> **Instruction**
Please reproduce the entries word for word, from their start through the line containing "Reading left to", with both ends included and the pictures left out.

[Chart understanding data]
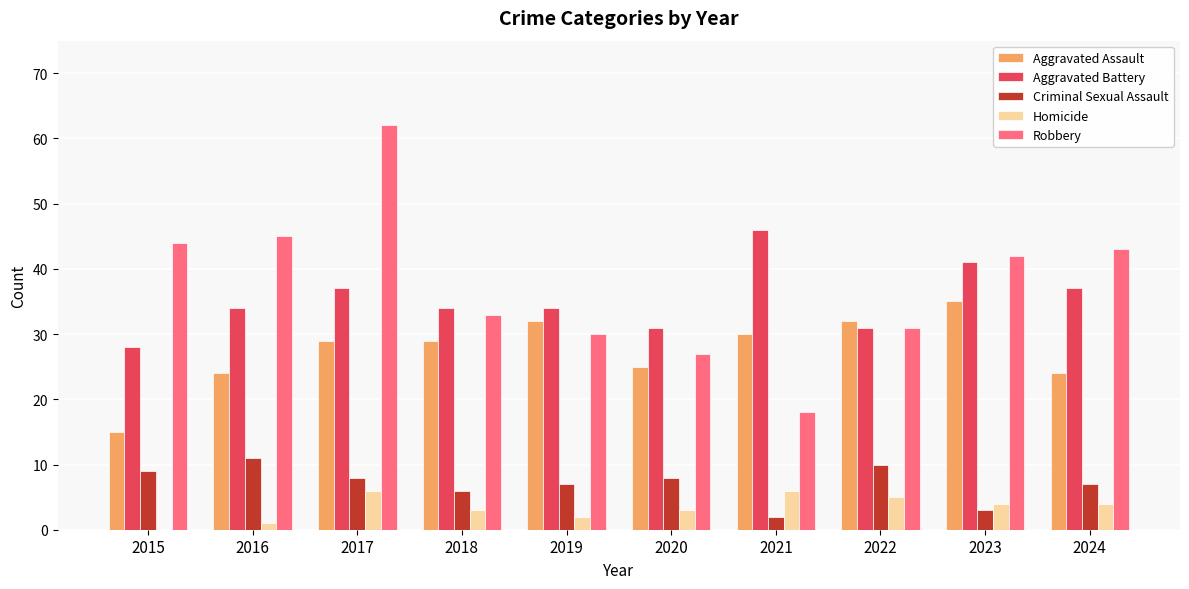

Count the number of data series in this chart.

5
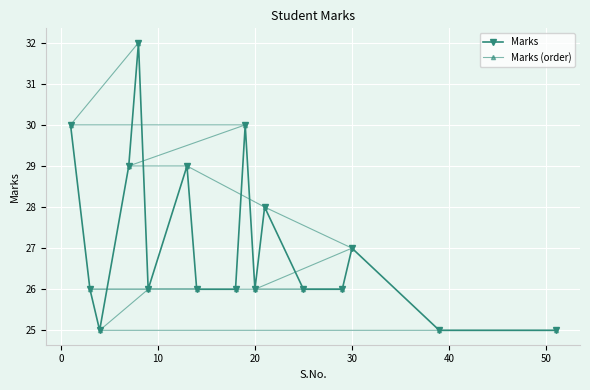

How many distinct data groups are displayed?

2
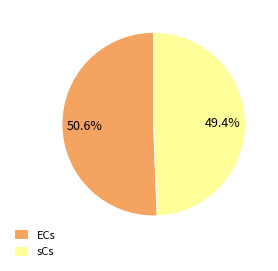

How many slices are in this pie chart?

2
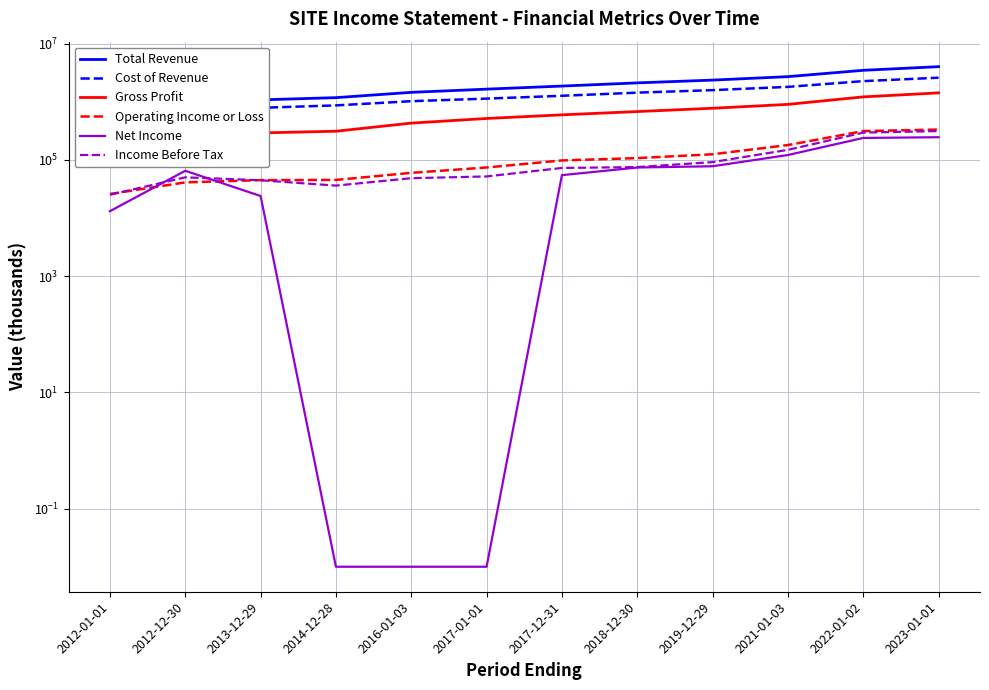

Reading left to right, what are all the values shown in this chart?

Total Revenue: 1014700.0	1062000.0	1078000.0	1176600.0	1451600.0	1648200.0	1861700.0	2112300.0	2357500.0	2704500.0	3475700.0	4014500.0
Cost of Revenue: 710200.0	744600.0	787100.0	865500.0	1022500.0	1132500.0	1266200.0	1434200.0	1584300.0	1803200.0	2263100.0	2593000.0
Gross Profit: 304500.0	317400.0	290900.0	311100.0	429100.0	515700.0	595500.0	678100.0	773200.0	901300.0	1212600.0	1421500.0
Operating Income or Loss: 25900.0	41000.0	44800.0	45200.0	59800.0	74000.0	97800.0	107300.0	124900.0	179800.0	313000.0	332500.0
Net Income: 13100.0	64900.0	23900.0	0.0	0.0	0.0	54600.0	73900.0	77700.0	121300.0	238400.0	245400.0
Income Before Tax: 25100.0	50100.0	44600.0	36100.0	48400.0	51900.0	72600.0	75200.0	91500.0	148800.0	294500.0	313100.0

> **Result of this exercise**
Count the number of data series in this chart.

5

How many distinct data groups are displayed?

2

How many slices are in this pie chart?

2

Reading left to right, what are all the values shown in this chart?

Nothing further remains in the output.